» **Exercise requirements**: Format every line of the entries below as a Markdown table with the columns "Row" and "Line", numbering rows in order and skipping blank lines. Omit the pictures.

» **Task material**:
-- -- --

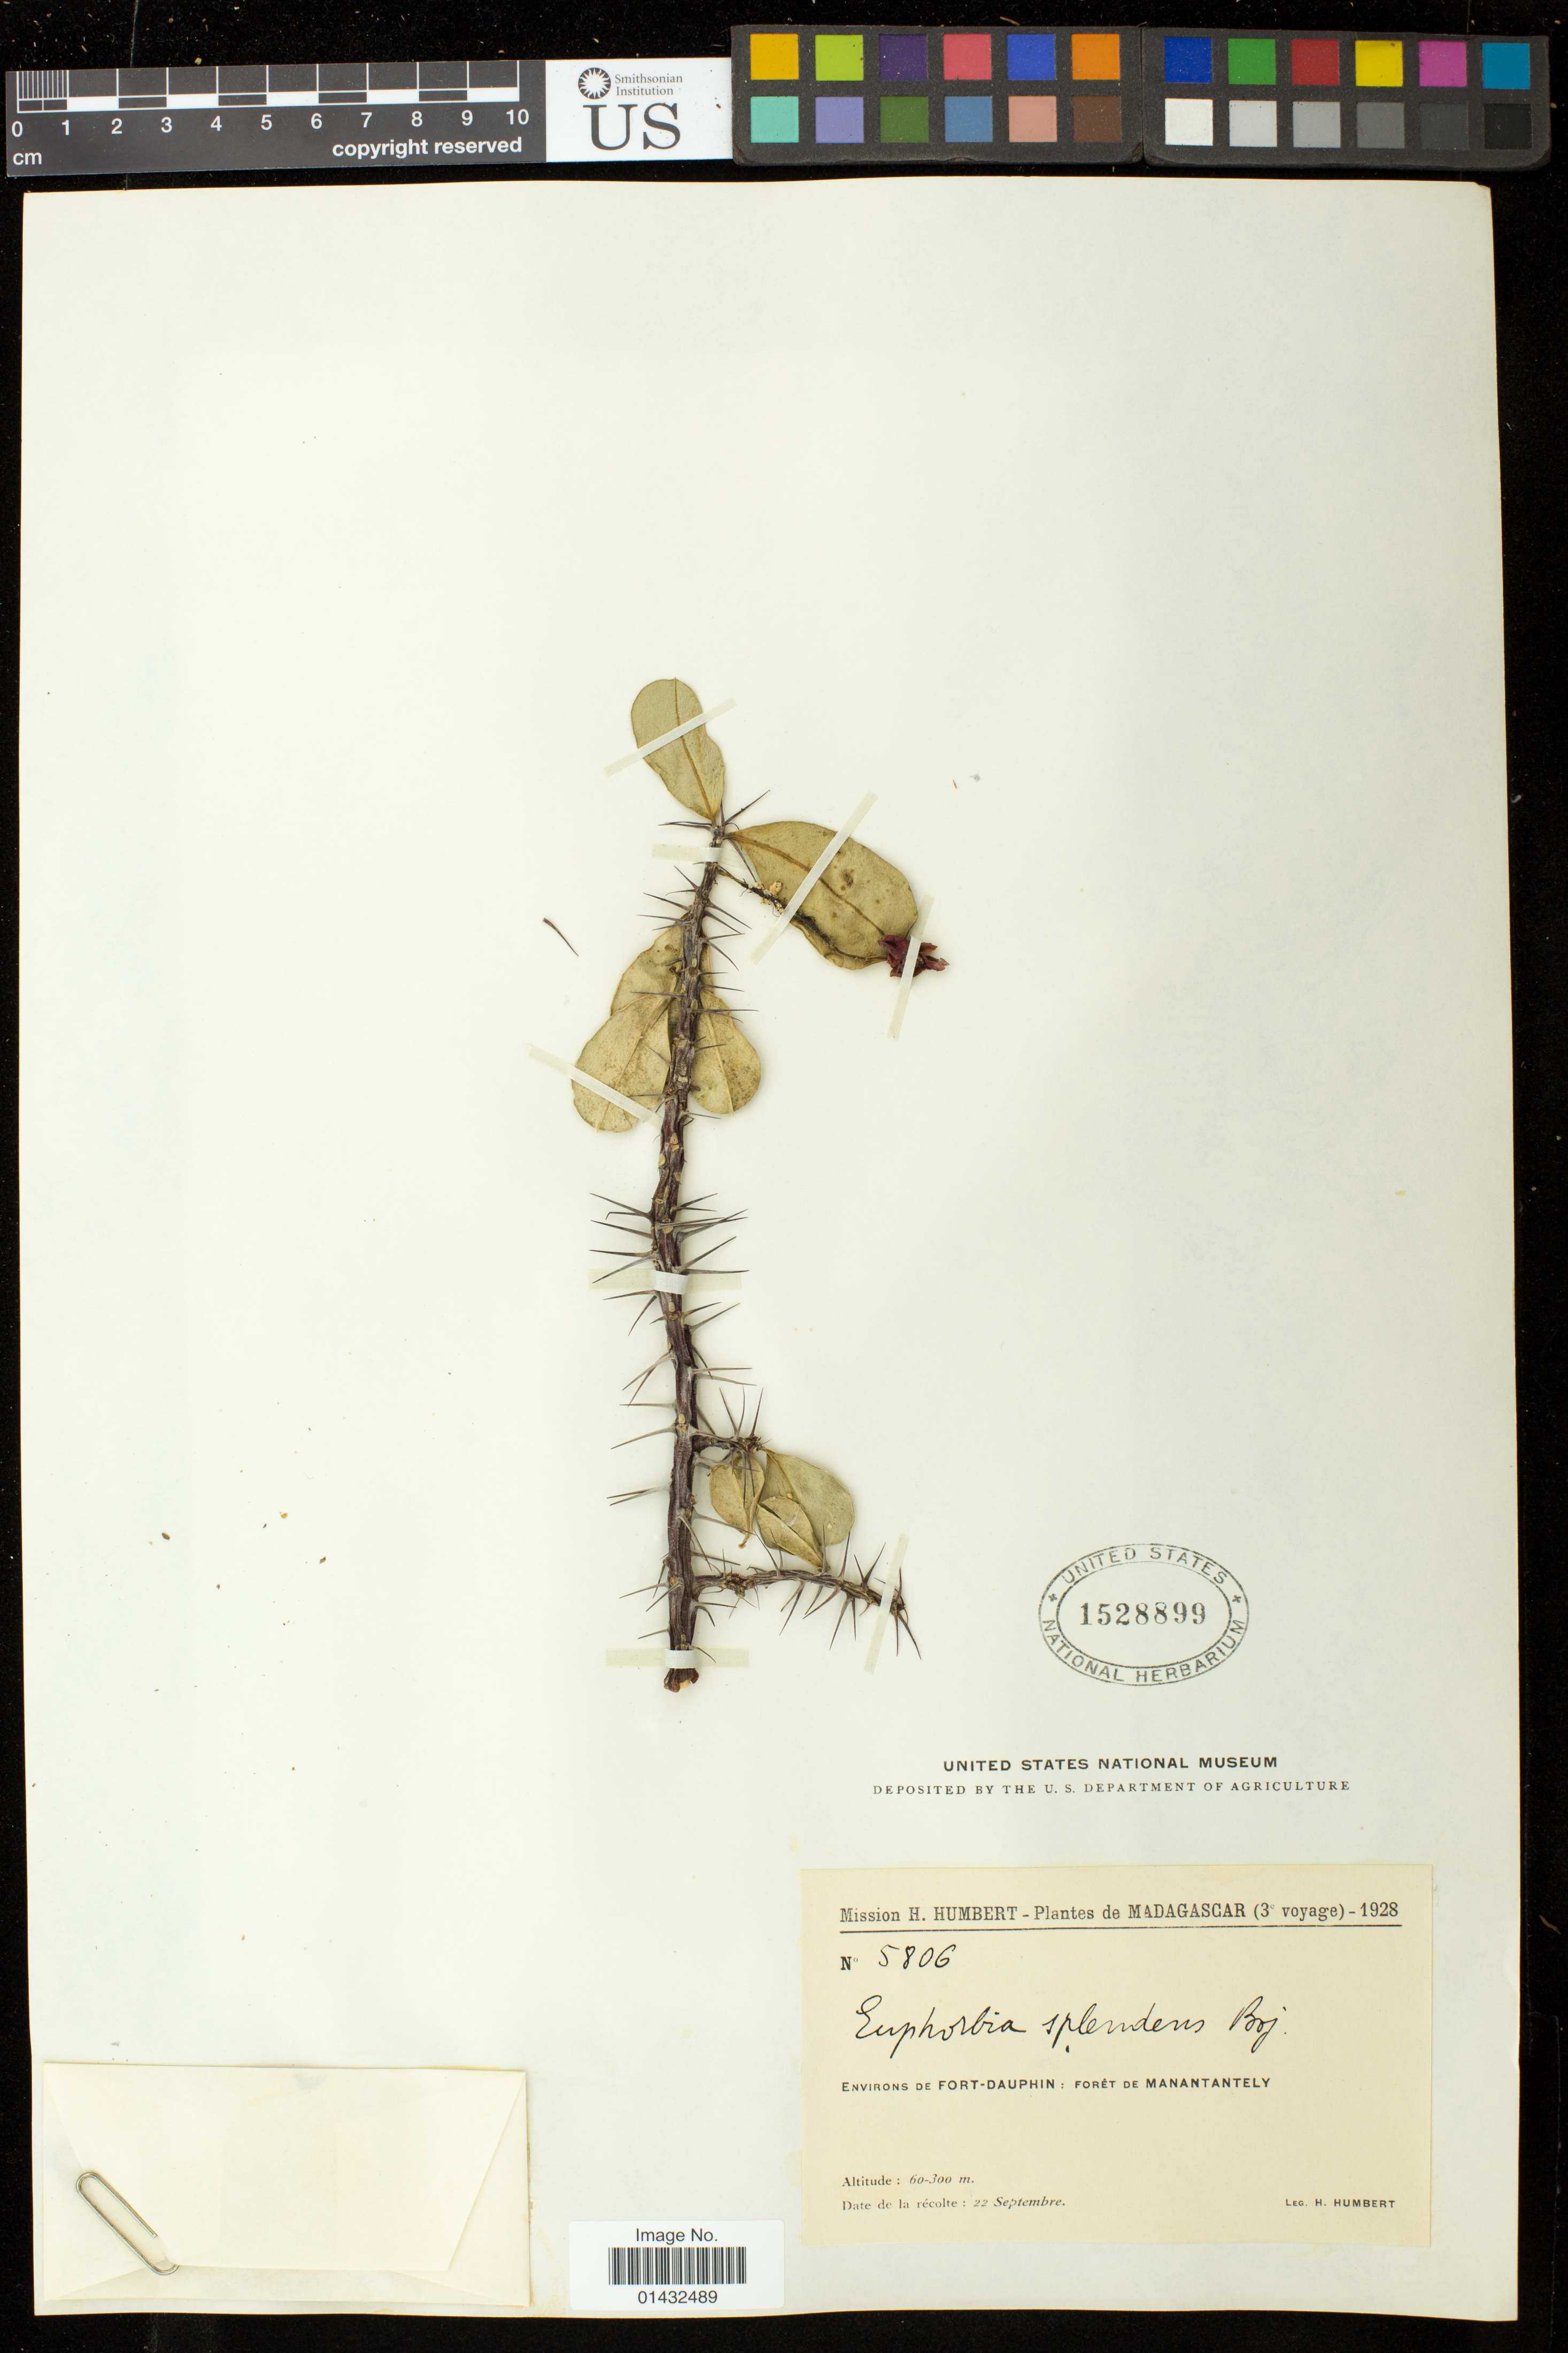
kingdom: Plantae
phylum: Tracheophyta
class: Magnoliopsida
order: Malpighiales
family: Euphorbiaceae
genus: Euphorbia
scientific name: Euphorbia sp.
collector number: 5806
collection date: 1928-09-22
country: Madagascar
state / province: Anosy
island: Madagascar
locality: Environs de Fort-Dauphin: Foret de Manantantely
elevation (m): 60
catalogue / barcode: US 1528899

-- -- --

» **Answer in full**:
| Row | Line |
|---|---|
| 1 | kingdom: Plantae |
| 2 | phylum: Tracheophyta |
| 3 | class: Magnoliopsida |
| 4 | order: Malpighiales |
| 5 | family: Euphorbiaceae |
| 6 | genus: Euphorbia |
| 7 | scientific name: Euphorbia sp. |
| 8 | collector number: 5806 |
| 9 | collection date: 1928-09-22 |
| 10 | country: Madagascar |
| 11 | state / province: Anosy |
| 12 | island: Madagascar |
| 13 | locality: Environs de Fort-Dauphin: Foret de Manantantely |
| 14 | elevation (m): 60 |
| 15 | catalogue / barcode: US 1528899 |